▸ Tarefa a
Coloque numa lista JSON de strings os registros que vão da linha que contém "To get the wooden" até a linha que contém "Answer: the distant building", incluindo as duas. Use uma string para cada linha e omita as linhas em branco.

▸ Texto em estudo
::::::::

Aqui no ocidente, somos educados a acreditar que a vida é uma reta. Partimos de um ponto e caminhamos em direção a outro ponto. Esse ponto final pode ser o nada, Deus ou o cosmos, não importa, enxergamos sempre uma estrada reta à nossa frente.
Para o oriental, a vida é um círculo. Não existe ponto de saída, não existe ponto de chegada. Estamos eternamente repassando pelos mesmos locais e momentos. O antes é o amanhã e o ontem se repete no futuro.
Morangos Silvestres já foi meu Bergman favorito. Hoje eu prefiro O Rosto. Mas como dizer qual o melhor ? Um artista de tal nível transcende julgamento. Seus filmes são concretos, estão alí, reais e eternos. Não precisam de nossa opinião. Permanecem no circulo, estão fora do tempo. E Morangos Silvestres fala exatamente disso : o tempo.
Um velho escreve, sonha, viaja de carro e " retorna à sua casa de infância ". O que acontece ? Penso, agora assistindo o filme pela quarta vez, que na verdade esse professor já está morto quando o filme se inicia. O que assistimos não é sua memória, mas sim, sua entrada no paraíso. Será ? Hoje penso que sim.

::::::::

▸ Dados do exercício
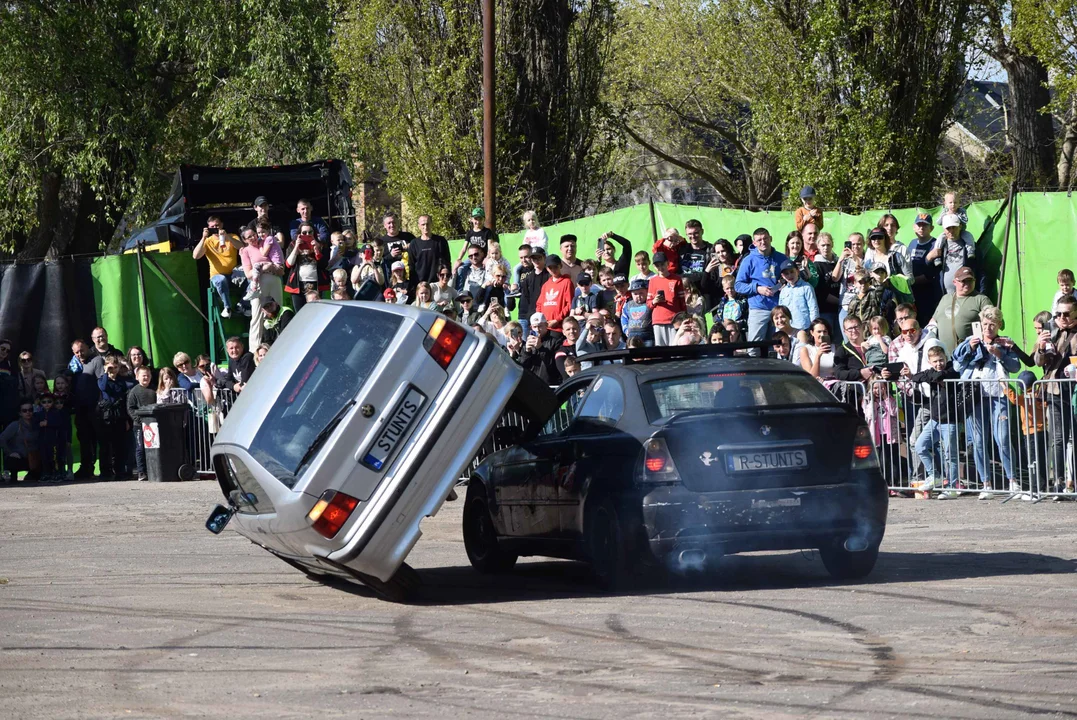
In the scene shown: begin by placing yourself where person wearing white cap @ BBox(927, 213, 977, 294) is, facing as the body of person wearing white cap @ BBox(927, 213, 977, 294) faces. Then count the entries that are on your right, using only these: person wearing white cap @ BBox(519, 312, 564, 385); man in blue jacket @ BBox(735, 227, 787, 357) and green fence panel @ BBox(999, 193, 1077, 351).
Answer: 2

::::::::

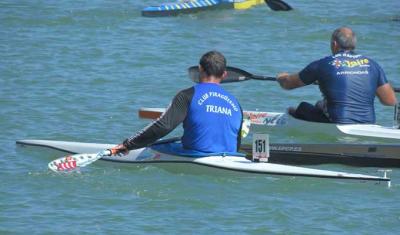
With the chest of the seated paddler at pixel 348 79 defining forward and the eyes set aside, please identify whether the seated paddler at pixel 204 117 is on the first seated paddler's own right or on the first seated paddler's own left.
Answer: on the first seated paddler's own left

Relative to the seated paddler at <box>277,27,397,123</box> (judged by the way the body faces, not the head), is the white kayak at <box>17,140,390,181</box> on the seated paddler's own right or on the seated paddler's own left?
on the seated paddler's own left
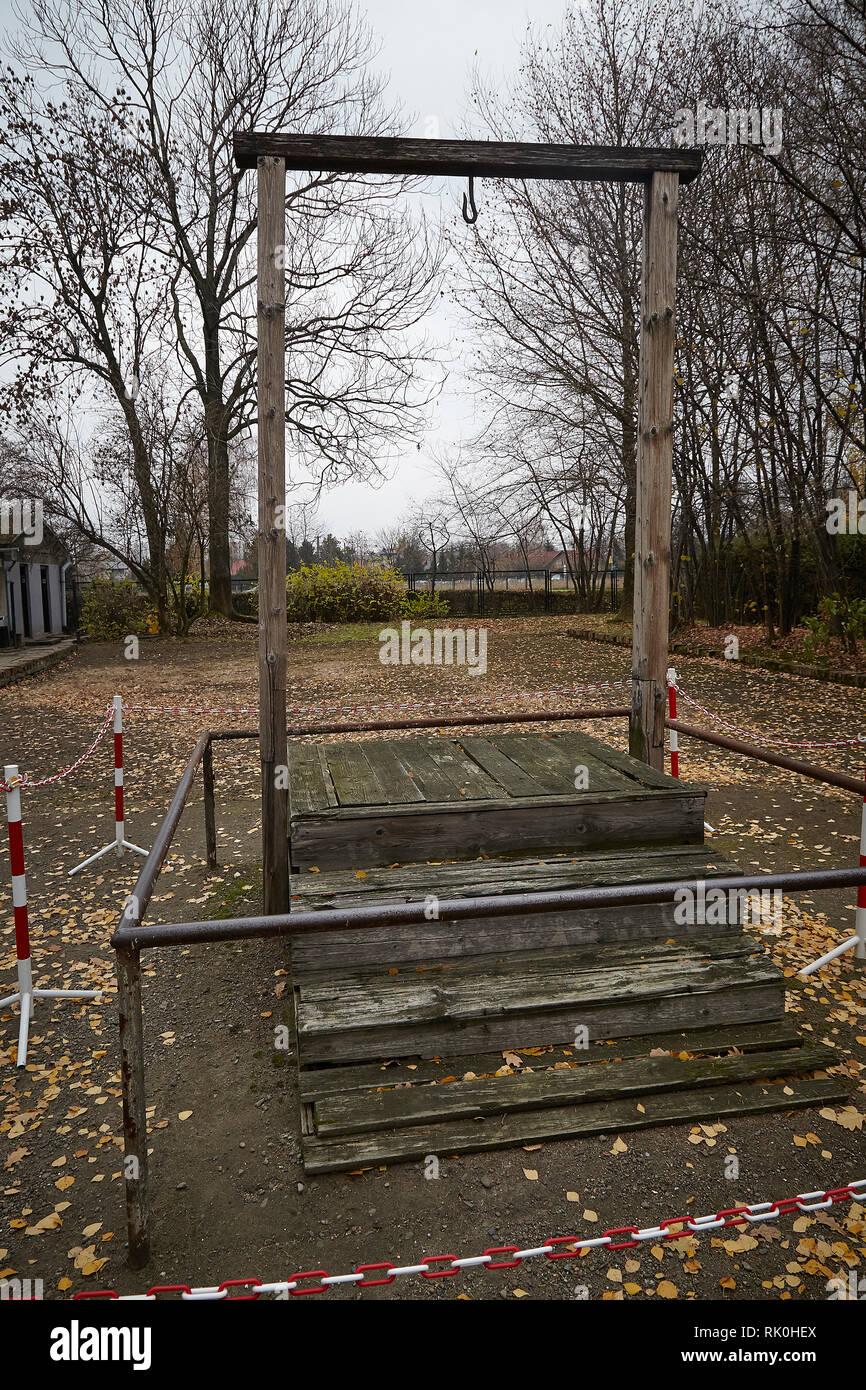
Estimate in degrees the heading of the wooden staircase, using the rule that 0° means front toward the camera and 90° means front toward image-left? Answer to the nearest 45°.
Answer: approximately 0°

::::::::

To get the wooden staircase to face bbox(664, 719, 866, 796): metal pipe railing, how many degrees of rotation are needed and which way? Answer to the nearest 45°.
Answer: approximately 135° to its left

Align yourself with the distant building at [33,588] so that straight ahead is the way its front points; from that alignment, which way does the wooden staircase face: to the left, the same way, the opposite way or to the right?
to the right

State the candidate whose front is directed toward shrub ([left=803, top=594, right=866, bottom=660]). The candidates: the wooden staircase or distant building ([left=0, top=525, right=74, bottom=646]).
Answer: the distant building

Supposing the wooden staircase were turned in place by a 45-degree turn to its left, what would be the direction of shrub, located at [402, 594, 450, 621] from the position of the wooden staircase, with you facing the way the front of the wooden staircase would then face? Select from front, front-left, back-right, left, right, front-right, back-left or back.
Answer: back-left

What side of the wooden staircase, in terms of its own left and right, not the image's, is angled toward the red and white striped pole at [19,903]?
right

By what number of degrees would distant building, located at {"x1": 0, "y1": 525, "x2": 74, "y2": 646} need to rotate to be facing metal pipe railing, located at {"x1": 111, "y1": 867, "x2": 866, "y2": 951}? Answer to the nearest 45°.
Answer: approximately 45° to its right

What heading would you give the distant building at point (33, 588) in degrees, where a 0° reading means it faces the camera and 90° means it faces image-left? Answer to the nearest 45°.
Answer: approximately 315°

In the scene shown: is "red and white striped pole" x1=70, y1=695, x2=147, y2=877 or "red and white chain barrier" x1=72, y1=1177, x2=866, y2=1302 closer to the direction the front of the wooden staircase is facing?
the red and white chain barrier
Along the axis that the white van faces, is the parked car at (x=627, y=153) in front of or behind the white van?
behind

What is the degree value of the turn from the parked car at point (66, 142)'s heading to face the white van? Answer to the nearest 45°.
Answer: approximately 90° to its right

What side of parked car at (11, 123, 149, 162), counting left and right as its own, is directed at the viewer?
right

::::::::

▸ Tarefa b
Responda com base no texto sobre Morangos Silvestres:
(i) Para o oriental, que forma tem a vida?
(ii) Qual filme de Bergman é hoje o preferido de quem escreve?
(iii) Em que vez o filme está sendo assistido quando surge a ideia de que o professor já está morto?

▸ Resposta a
[
  "To get the wooden staircase to face bbox(664, 719, 866, 796): metal pipe railing, how many degrees of rotation are needed and which way? Answer to the nearest 45°.",
  "Answer: approximately 135° to its left",
  "Align yourself with the distant building at [33,588] so that straight ahead is the way its front points; from that alignment, which way does the wooden staircase face: to the left, the same way, the opposite way or to the right?",
  "to the right",
  "State the candidate whose front is directed toward shrub ([left=803, top=594, right=866, bottom=660]). The candidates: the wooden staircase or distant building ([left=0, top=525, right=74, bottom=646]).",
  "Answer: the distant building"
]

▸ Resposta b
(i) Um círculo.
(ii) O Rosto.
(iii) Na quarta vez.